Olivia was taken aback by such open mockery and found herself unable to fashion a reply that didn’t call out the woman for her rudeness or make her want to respond in kind. She swallowed the words she wanted to say… the ones she only said in her mind when Mistress Caroline’s friends would treat her like a servant and not a respectable governess.

“I’m not sure what to tell you, my Lady.”

“Well, you’re showing a little spirit, that’s a start. I was beginning to wonder whether you were one of these insipid creatures I so detest.”

Olivia rose to her feet. “I am most assuredly not, and since you prefer plain speaking, my Lady, then you will not be offended if I say that you are rude and condescending – an utter misplacement of the appellation of lady if there ever was one!”

The aristocrat before her merely inclined her head, as though she had simply conceded a point in tennis. The movement was matched by an upturn to her lips and a light shrug.

“I have been called worse.”

She also rose to her feet.

“Do you speak French?”

Olivia answered firmly and without hesitation. “I do.”

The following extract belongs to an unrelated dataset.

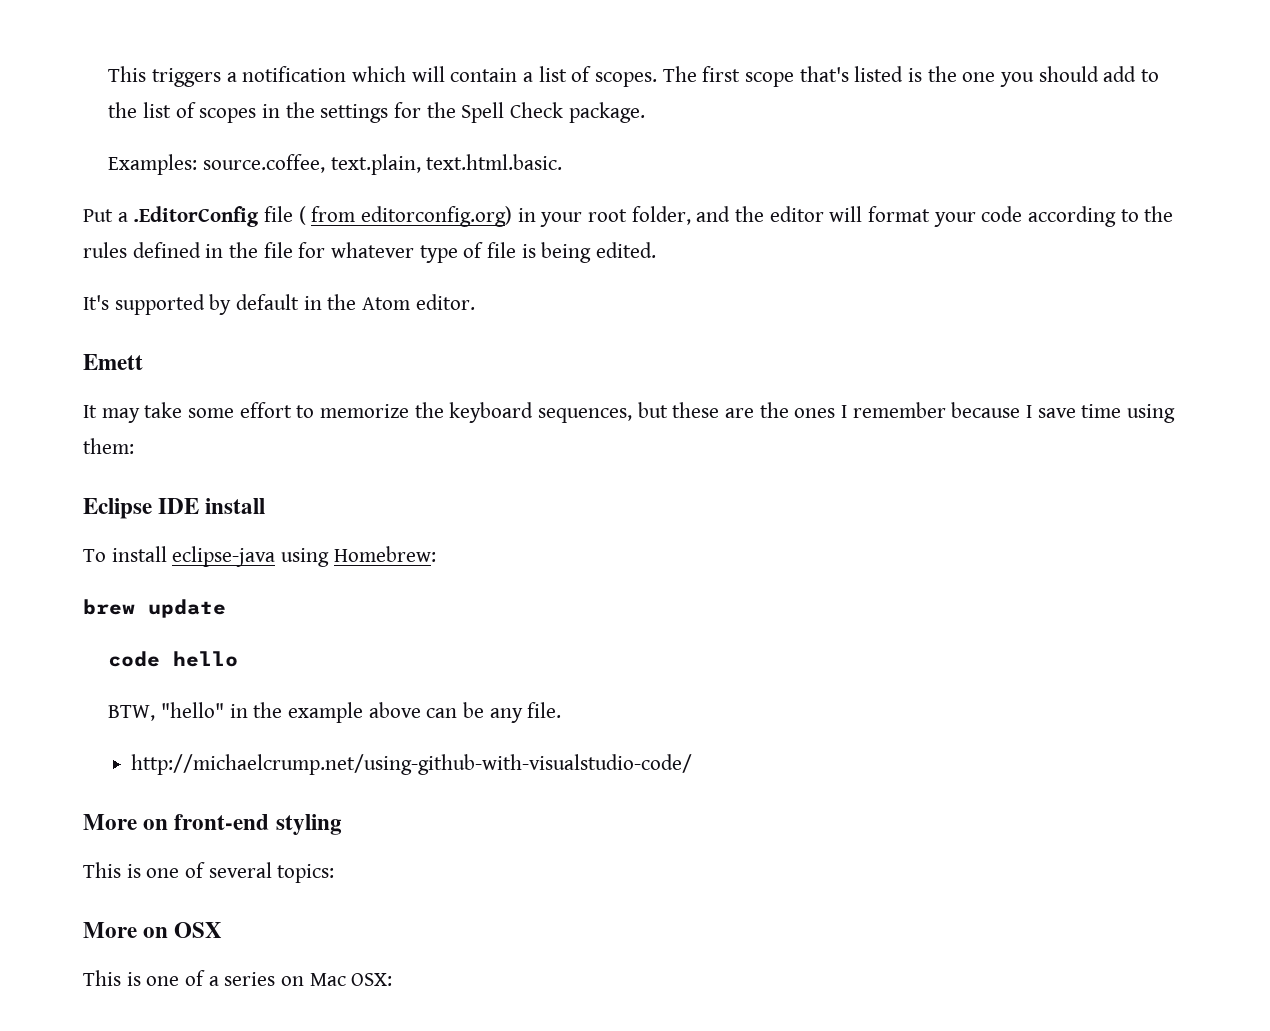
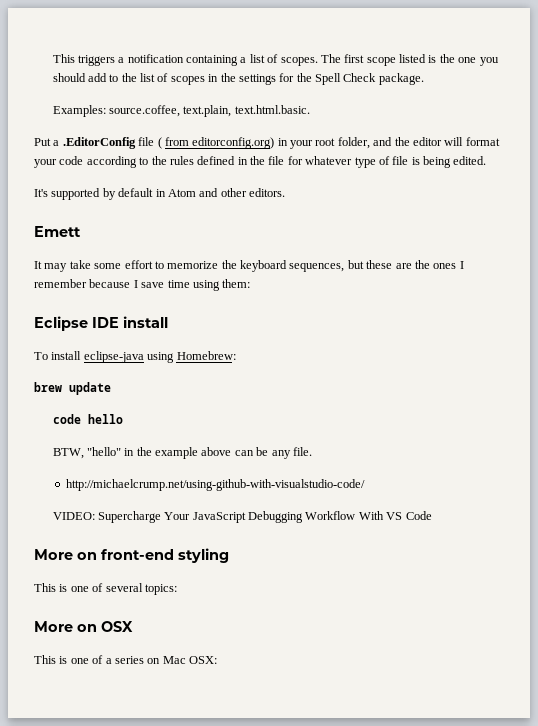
[352,66,518,82] which will contain -> [186,55,239,66] containing
[799,66,849,82] that's -> (396, 61) none
[327,294,475,310] the Atom editor. -> [167,188,285,197] Atom and other editors.
(693, 764) none -> [52,511,432,523] // VIDEO: Supercharge Your JavaScript Debugging Workflow With VS Code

“Do you wish to marry the solicitor, Peter Fitzgerald?”

“I do not.”

The answer was out of her mouth before Olivia thought to question why Lady Ridgeway would ask such a personal question, let alone how she would even know of the arrangement.

“Excellent. I think my interest in you is not misplaced,” Lady Ridgeway averred.

“With respect, are you looking for a governess?”

“Good Lord, no. You’ve seen my daughter, Marie – far too old to need a governess. I was considering a chaperone for certain engagements.”

“For yourself, or for your daughter?”

“Neither.” The woman twitched a sly smile.

This was the most confusing conversation Olivia had ever had in her life.

From her reticule, Lady Ridgeway withdrew a card. She handed it to her.

“In two weeks from now, attend an interview here.”

Olivia looked down at the card, black ink standing bold on the heavy white paper.

Charteris House

Truro, Cornwall.

She looked up to find Lady Ridgeway walking away, the woman not even giving her a backward glance.